#### YOUR ASSIGNMENT
Update the lines starting at the one that has "The Importance of" and ending with the one that has "Social Justice is Not Biblical" by swapping "dungeon" for "cellar" and changing nothing else. Give back only those lines, without the pictures.

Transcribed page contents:
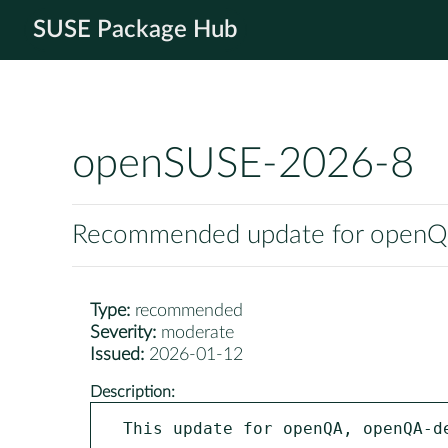
SUSE Package Hub
openSUSE-2026-8
Recommended update for openQA,
Type:
recommended
Severity:
moderate
Issued:
2026-01-12
Description:
This update for openQA, openQA-d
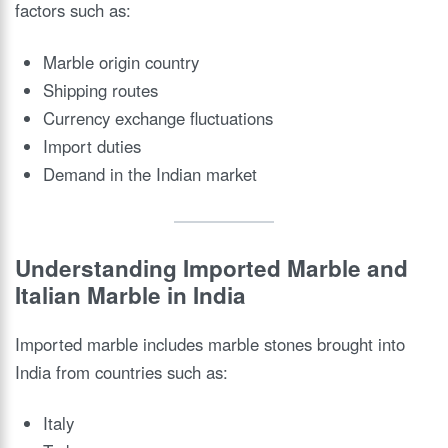
factors such as:
Marble origin country
Shipping routes
Currency exchange fluctuations
Import duties
Demand in the Indian market
Understanding Imported Marble and
Italian Marble in India
Imported marble includes marble stones brought into
India from countries such as:
Italy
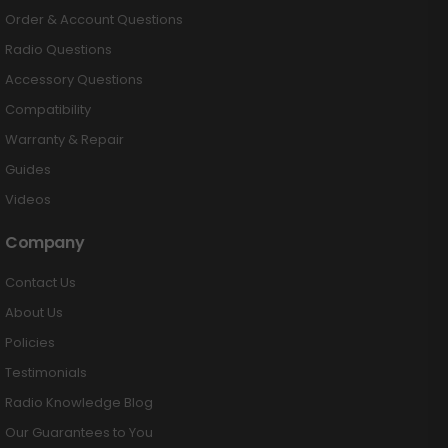
Order & Account Questions
Radio Questions
Accessory Questions
Compatibility
Warranty & Repair
Guides
Videos
Company
Contact Us
About Us
Policies
Testimonials
Radio Knowledge Blog
Our Guarantees to You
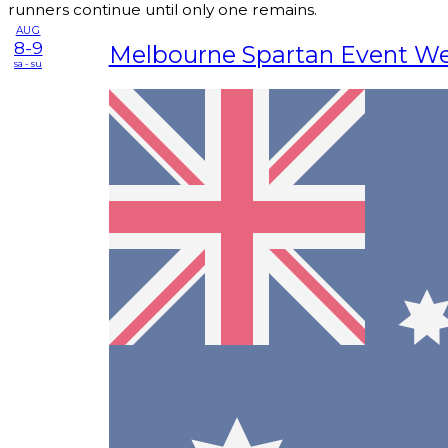
runners continue until only one remains.
AUG
8-9
Melbourne Spartan Event W
sa - su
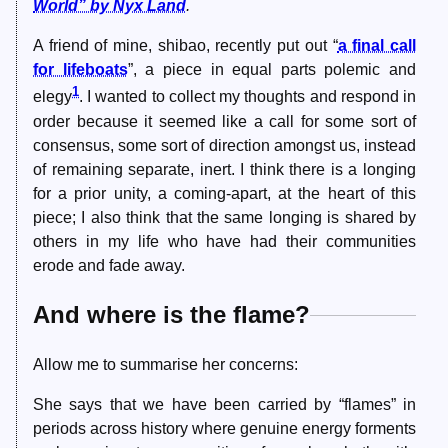
World” by Nyx Land
.
A friend of mine, shibao, recently put out “
a final call
for lifeboats
”, a piece in equal parts polemic and
1
elegy
. I wanted to collect my thoughts and respond in
order because it seemed like a call for some sort of
consensus, some sort of direction amongst us, instead
of remaining separate, inert. I think there is a longing
for a prior unity, a coming-apart, at the heart of this
piece; I also think that the same longing is shared by
others in my life who have had their communities
erode and fade away.
And where is the flame?
Allow me to summarise her concerns:
She says that we have been carried by “flames” in
periods across history where genuine energy forments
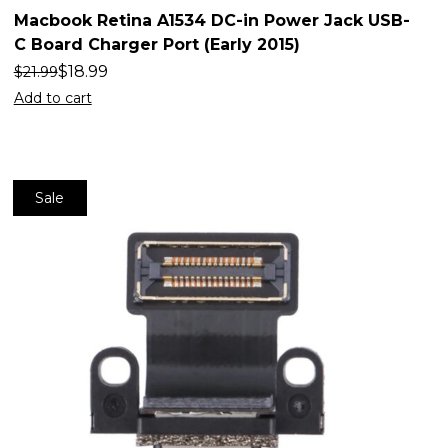
Macbook Retina A1534 DC-in Power Jack USB-
C Board Charger Port (Early 2015)
$
18.99
$
21.99
Add to cart
Sale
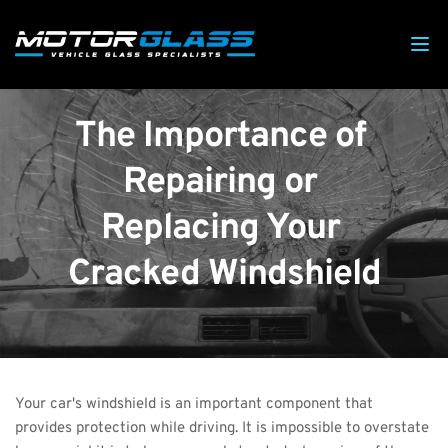
The Importance of 
Repairing or 
Replacing Your 
Cracked Windshield
Your car's windshield is an important component that 
provides protection while driving. It is impossible to overstate 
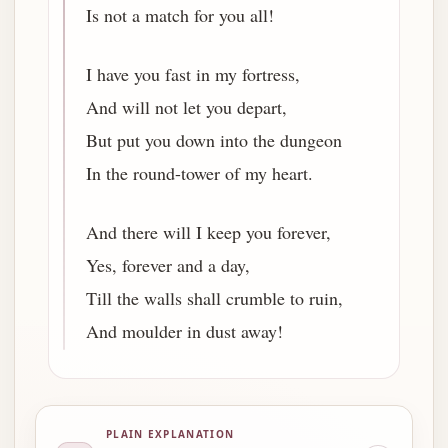
Is not a match for you all!
I have you fast in my fortress,
And will not let you depart,
But put you down into the dungeon
In the round-tower of my heart.
And there will I keep you forever,
Yes, forever and a day,
Till the walls shall crumble to ruin,
And moulder in dust away!
PLAIN EXPLANATION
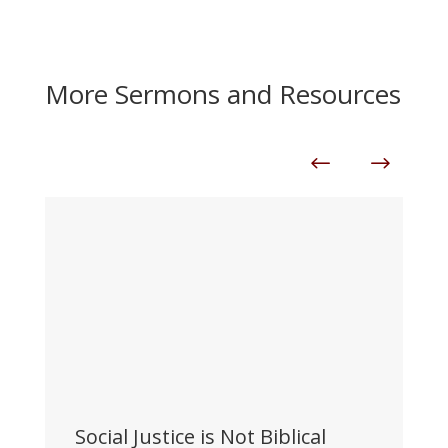
More Sermons and Resources
Social Justice is Not Biblical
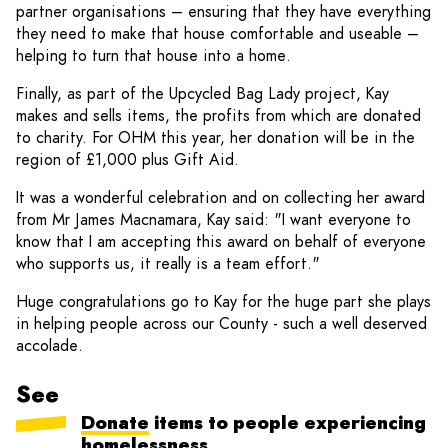
partner organisations – ensuring that they have everything
they need to make that house comfortable and useable –
helping to turn that house into a home.
Finally, as part of the Upcycled Bag Lady project, Kay
makes and sells items, the profits from which are donated
to charity. For OHM this year, her donation will be in the
region of £1,000 plus Gift Aid.
It was a wonderful celebration and on collecting her award
from Mr James Macnamara, Kay said: "I want everyone to
know that I am accepting this award on behalf of everyone
who supports us, it really is a team effort."
Huge congratulations go to Kay for the huge part she plays
in helping people across our County - such a well deserved
accolade.
See
Donate
items to people experiencing
homelessness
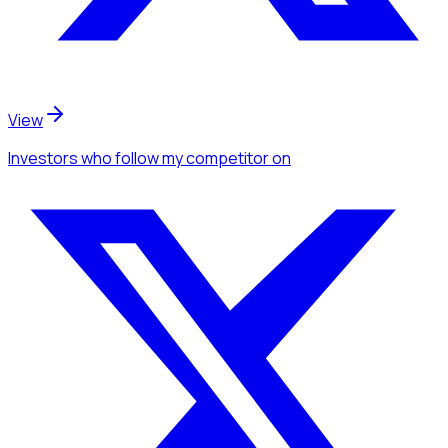
View
Investors
who follow my competitor
on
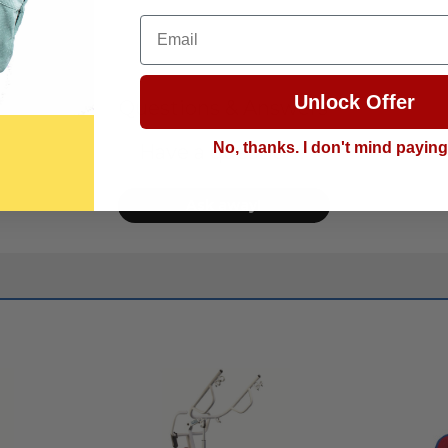
Email
Unlock Offer
Questions & Answers
No, thanks. I don't mind payin
Have a question?
Ask away!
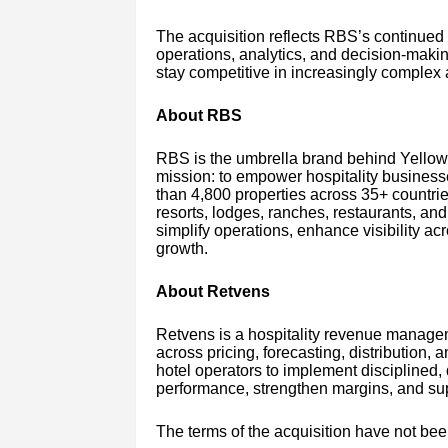
The acquisition reflects RBS’s continued 
operations, analytics, and decision-makin
stay competitive in increasingly complex
About RBS
RBS is the umbrella brand behind Yello
mission: to empower hospitality business
than 4,800 properties across 35+ countries
resorts, lodges, ranches, restaurants, and 
simplify operations, enhance visibility ac
growth.
About Retvens
Retvens is a hospitality revenue managem
across pricing, forecasting, distribution,
hotel operators to implement disciplined,
performance, strengthen margins, and supp
The terms of the acquisition have not bee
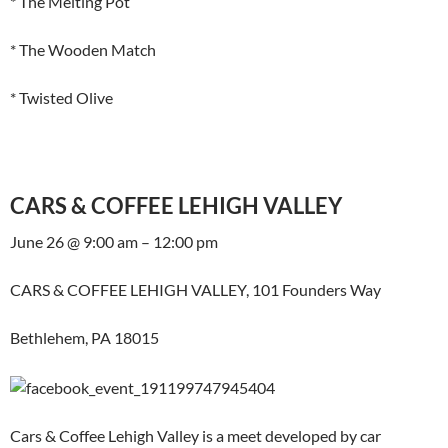
* The Melting Pot
* The Wooden Match
* Twisted Olive
CARS & COFFEE LEHIGH VALLEY
June 26 @ 9:00 am – 12:00 pm
CARS & COFFEE LEHIGH VALLEY, 101 Founders Way
Bethlehem, PA 18015
Cars & Coffee Lehigh Valley is a meet developed by car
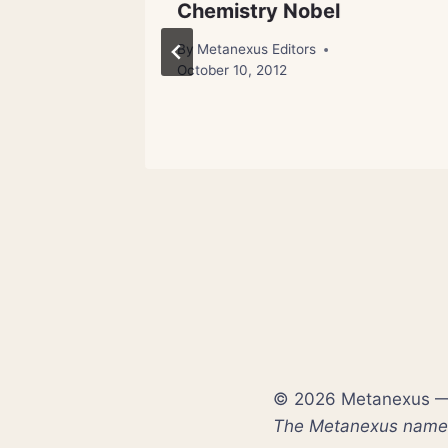
n Power
Chemistry Nobel
By
Metanexus Editors
October 10, 2012
ch 23, 2012
© 2026 Metanexus — E
The Metanexus name a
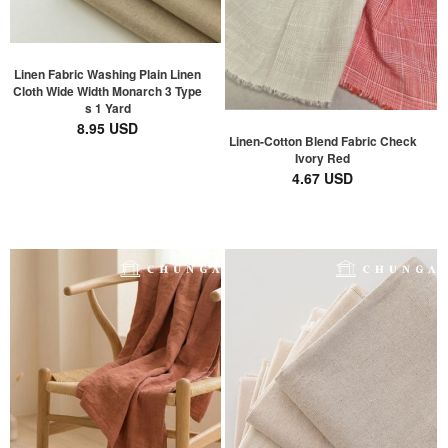
Linen Fabric Washing Plain Linen
Cloth Wide Width Monarch 3 Type
s 1 Yard
8.95 USD
Linen-Cotton Blend Fabric Check
Ivory Red
4.67 USD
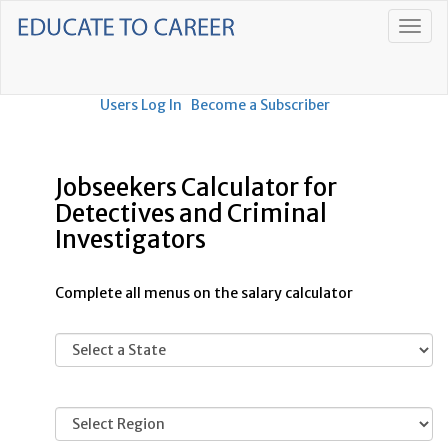
Users Log In
Become a Subscriber
Jobseekers Calculator for
Detectives and Criminal
Investigators
Complete all menus on the salary calculator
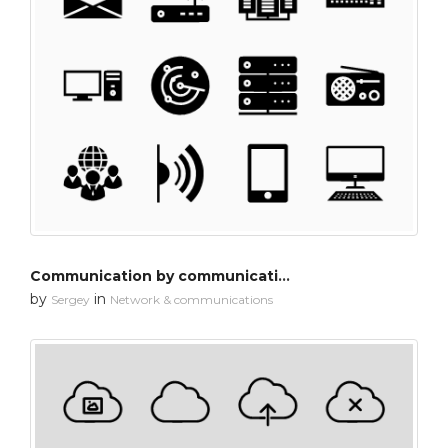
Communication by communication
by
in
Sergey
Network & communications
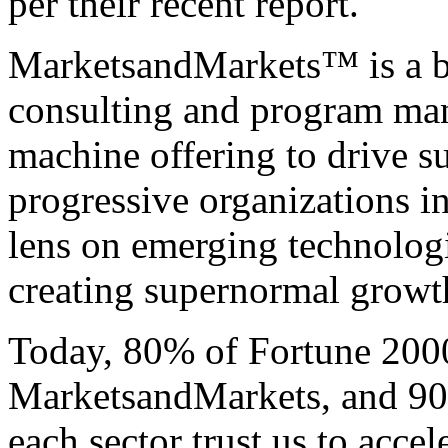
per their recent report.
MarketsandMarkets™ is a bl
consulting and program ma
machine offering to drive 
progressive organizations i
lens on emerging technologi
creating supernormal growth 
Today, 80% of Fortune 200
MarketsandMarkets, and 90 
each sector trust us to acce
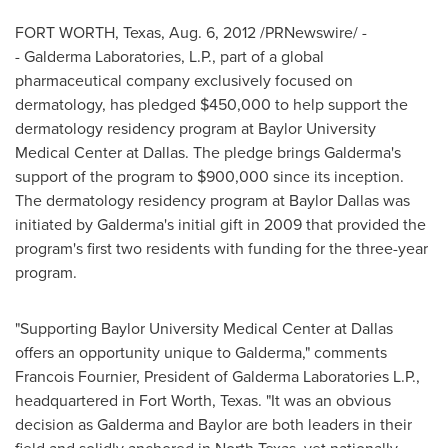
FORT WORTH, Texas
,
Aug. 6, 2012
/PRNewswire/ -
- Galderma Laboratories, L.P., part of a global
pharmaceutical company exclusively focused on
dermatology, has pledged
$450,000
to help support the
dermatology residency program at
Baylor University
Medical Center at
Dallas
. The pledge brings Galderma's
support of the program to
$900,000
since its inception.
The dermatology residency program at Baylor Dallas was
initiated by Galderma's initial gift in 2009 that provided the
program's first two residents with funding for the three-year
program.
"Supporting
Baylor University
Medical Center at
Dallas
offers an opportunity unique to Galderma," comments
Francois Fournier
, President of Galderma Laboratories L.P.,
headquartered in
Fort Worth, Texas
. "It was an obvious
decision as Galderma and
Baylor
are both leaders in their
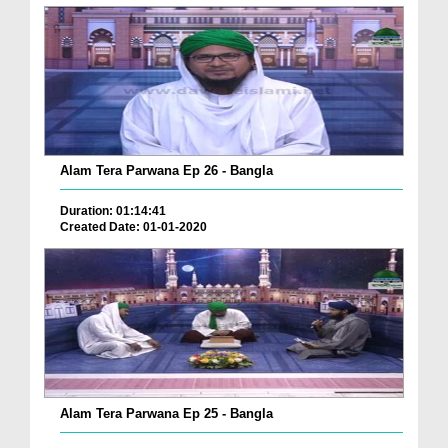
Alam Tera Parwana Ep 26 - Bangla
Duration: 01:14:41
Created Date: 01-01-2020
Alam Tera Parwana Ep 25 - Bangla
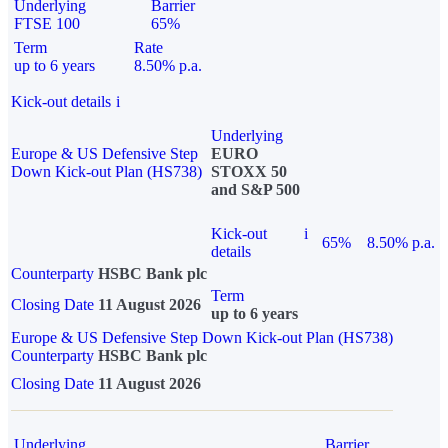
Underlying
Barrier
FTSE 100
65%
Term
Rate
up to 6 years
8.50% p.a.
Kick-out details
i
Underlying
Europe & US Defensive Step
EURO
Down Kick-out Plan (HS738)
STOXX 50
and S&P 500
Kick-out
i
65%
8.50% p.a.
details
Counterparty
HSBC Bank plc
Term
Closing Date
11 August 2026
up to 6 years
Europe & US Defensive Step Down Kick-out Plan (HS738)
Counterparty
HSBC Bank plc
Closing Date
11 August 2026
Underlying
Barrier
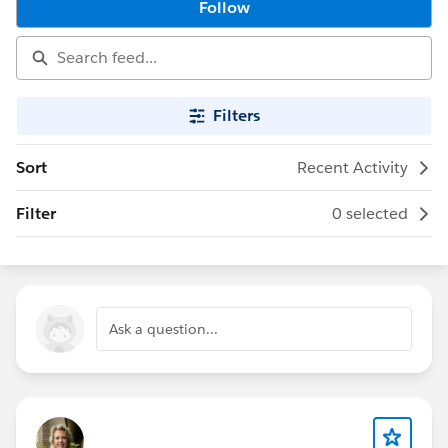
Follow
Filters
Sort
Recent Activity
Filter
0 selected
Ask a question...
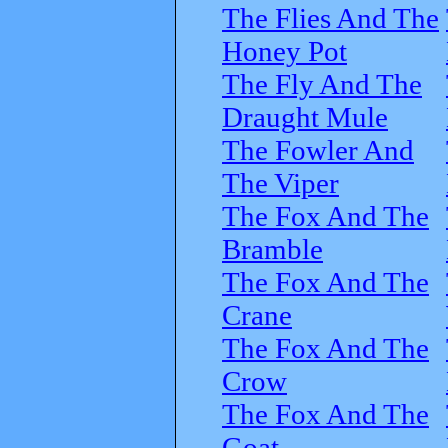
The Flies And The
Honey Pot
The Fly And The
Draught Mule
The Fowler And
The Viper
The Fox And The
Bramble
The Fox And The
Crane
The Fox And The
Crow
The Fox And The
Goat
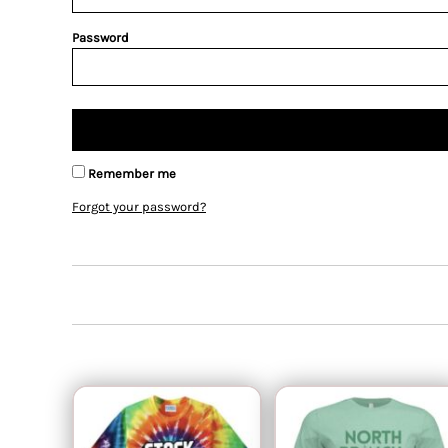
Password
Remember me
Forgot your password?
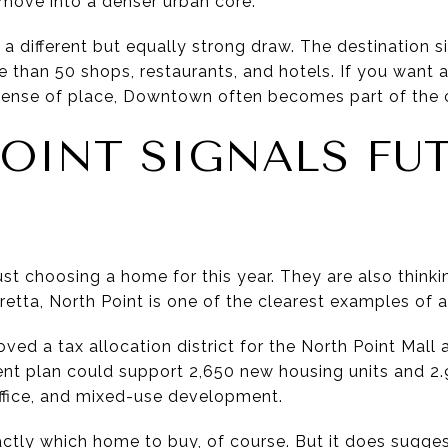
 move into a denser urban core.
different but equally strong draw. The destination sit
e than 50 shops, restaurants, and hotels. If you want 
sense of place, Downtown often becomes part of the c
OINT SIGNALS FU
H
ust choosing a home for this year. They are also thin
etta, North Point is one of the clearest examples of a d
oved a tax allocation district for the North Point Mall 
nt plan could support 2,650 new housing units and 2.9
 office, and mixed-use development.
actly which home to buy, of course. But it does sugges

#### FINAL ANSWER
The Importance of 
Repairing or 
Replacing Your 
Cracked Windshield
Your car's windshield is an important component that 
provides protection while driving. It is impossible to overstate 
Is not a match for you all!
I have you fast in my fortress,
And will not let you depart,
But put you down into the cellar
In the round-tower of my heart.
And there will I keep you forever,
Yes, forever and a day,
Till the walls shall crumble to ruin,
And moulder in dust away!
PLAIN EXPLANATION
More Sermons and Resources
Social Justice is Not Biblical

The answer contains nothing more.